- Download metadata files from Huggingface Dataset
# install git lfs curl -s https://packagecloud.io/install/repositories/github/git-lfs/script.deb.sh | sudo bash sudo apt-get install git-lfs git lfs install # download coyo-700m git clone https://huggingface.co/datasets/kakaobrain/coyo-700m
- img2dataset can easily download and store to webdataset or tfrecord format for large-scale distributed training.
-
Dataproc is a fully managed and highly scalable service for running Apache Spark and 30+ open source tools. With dataproc, you can easily configure multi-node clusters and process large amounts of data quickly.
-
Copy
dataproc-initialiation.sh
to your gs bucket.
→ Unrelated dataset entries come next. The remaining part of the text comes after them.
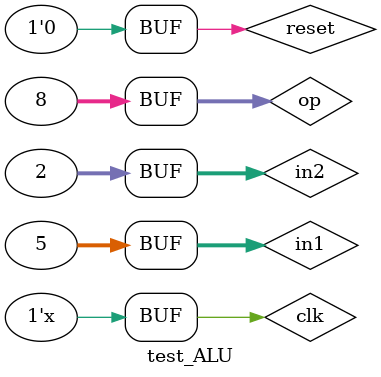
<source format=v>
`timescale 1ns / 1ps

module test_ALU();

    reg clk=0,reset=0;
    reg [31:0] in1,in2,op;
    wire[31:0] out;
    wire flag;
    
    parameter ADD=32'h0,SUB=32'h1,AND=32'h2,OR=32'h3,NOT=32'h4,MUL=32'h5,DIV=32'h6,RS=32'h7,LS=32'h8; 
    
    ALU A1(clk,reset,in1,in2,op,flag,out);
    
    always #10 clk = ~clk;
    
    initial begin
        
        reset = 1;
        #10 reset = 0; in1 = 32'h5; in2 = 32'h2; op = ADD;
        #20 reset = 0; in1 = 32'h5; in2 = 32'h2; op = SUB;
        #20 reset = 0; in1 = 32'h5; in2 = 32'h2; op = AND;
        #20 reset = 0; in1 = 32'h5; in2 = 32'h2; op = OR;
        #20 reset = 0; in1 = 32'h5; in2 = 32'h2; op = MUL;
        #20 reset = 0; in1 = 32'h5; in2 = 32'h2; op = DIV;
        #20 reset = 0; in1 = 32'h5; op = RS;
        #20 reset = 0; in1 = 32'h5; op = LS;
        
    end

endmodule

</source>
It contains commands to initialize the environment when each node is launched. (e.g,pip install img2dataset
)gsutil cp dataproc-initialization.sh gs://${YOUR_GS_BUCKET}/dataproc/dataproc-initialization.sh
-
Download metadata and upload it to Google Cloud Storage
for i in {00000..00127}; do wget https://huggingface.co/datasets/kakaobrain/coyo-700m/resolve/main/data/part-$i-17da4908-939c-46e5-91d0-15f256041956-c000.snappy.parquet -O - | gsutil cp - gs://${YOUR_GS_BUCKET}/dataset/coyo-700m/parquet/part-$i-17da4908-939c-46e5-91d0-15f256041956-c000.snappy.parquet; done
-
Create Dataproc Cluster
gcloud dataproc clusters create coyo-700m \ --project=${YOUR_PROJECT_NAME} \ --region=${YOUR_REGION} \ --zone=${YOUR_ZONE} \ --master-machine-type=n2-standard-16 \ --num-workers=2 \ --worker-machine-type=n2-standard-16 \ --num-secondary-workers=8 \ --secondary-worker-boot-disk-size=100 \ --image-version=2.0-ubuntu18 \ --scopes='https://www.googleapis.com/auth/cloud-platform' \ --properties='yarn:yarn.nodemanager.user-home-dir=/var/lib/hadoop-yarn' \ --initialization-actions=gs://${YOUR_GS_BUCKET}/dataproc/dataproc-initialization.sh
- This command creates 10 nodes for the dataproc cluster
- 1 master machine
- 2 primary workers
- 8 secondary workers (preemptible/spot instances)
- This command creates 10 nodes for the dataproc cluster
-
Run/Submit PySpark Job
gcloud dataproc jobs submit pyspark --cluster=coyo-700m dataproc-img2dataset.py -- \ --url_list=gcs://${YOUR_GS_BUCKET}/dataset/coyo-700m/parquet \ --input_format="parquet" \ --url_col="url" \ --caption_col="text" \ --output_format=webdataset \ --output_folder=gcs://${YOUR_GS_BUCKET}/dataset/coyo-700m/webdataset \ --distributor="pyspark" \ --processes_count=1 \ --thread_count=64 \ --image_size=384 \ --retries=1 \ --min_image_size=200 \ --max_aspect_ratio=3 \ --resize_only_if_bigger=True \ --resize_mode="keep_ratio" \ --skip_reencode=True \ --save_additional_columns='["clip_similarity_vitb32","clip_similarity_vitl14","nsfw_score_opennsfw2","nsfw_score_gantman","watermark_score","aesthetic_score_laion_v2"]' \ --enable_wandb=False
- For a detailed description of the arguments, see img2dataset#API.
- Please see img2dataset/distributed_img2dataset_tutorial for more details.
- COYO-700M was made in 2021, unfortunately, so many images may be gone now.
- As of August 2022, only about 85% of all images are available for download.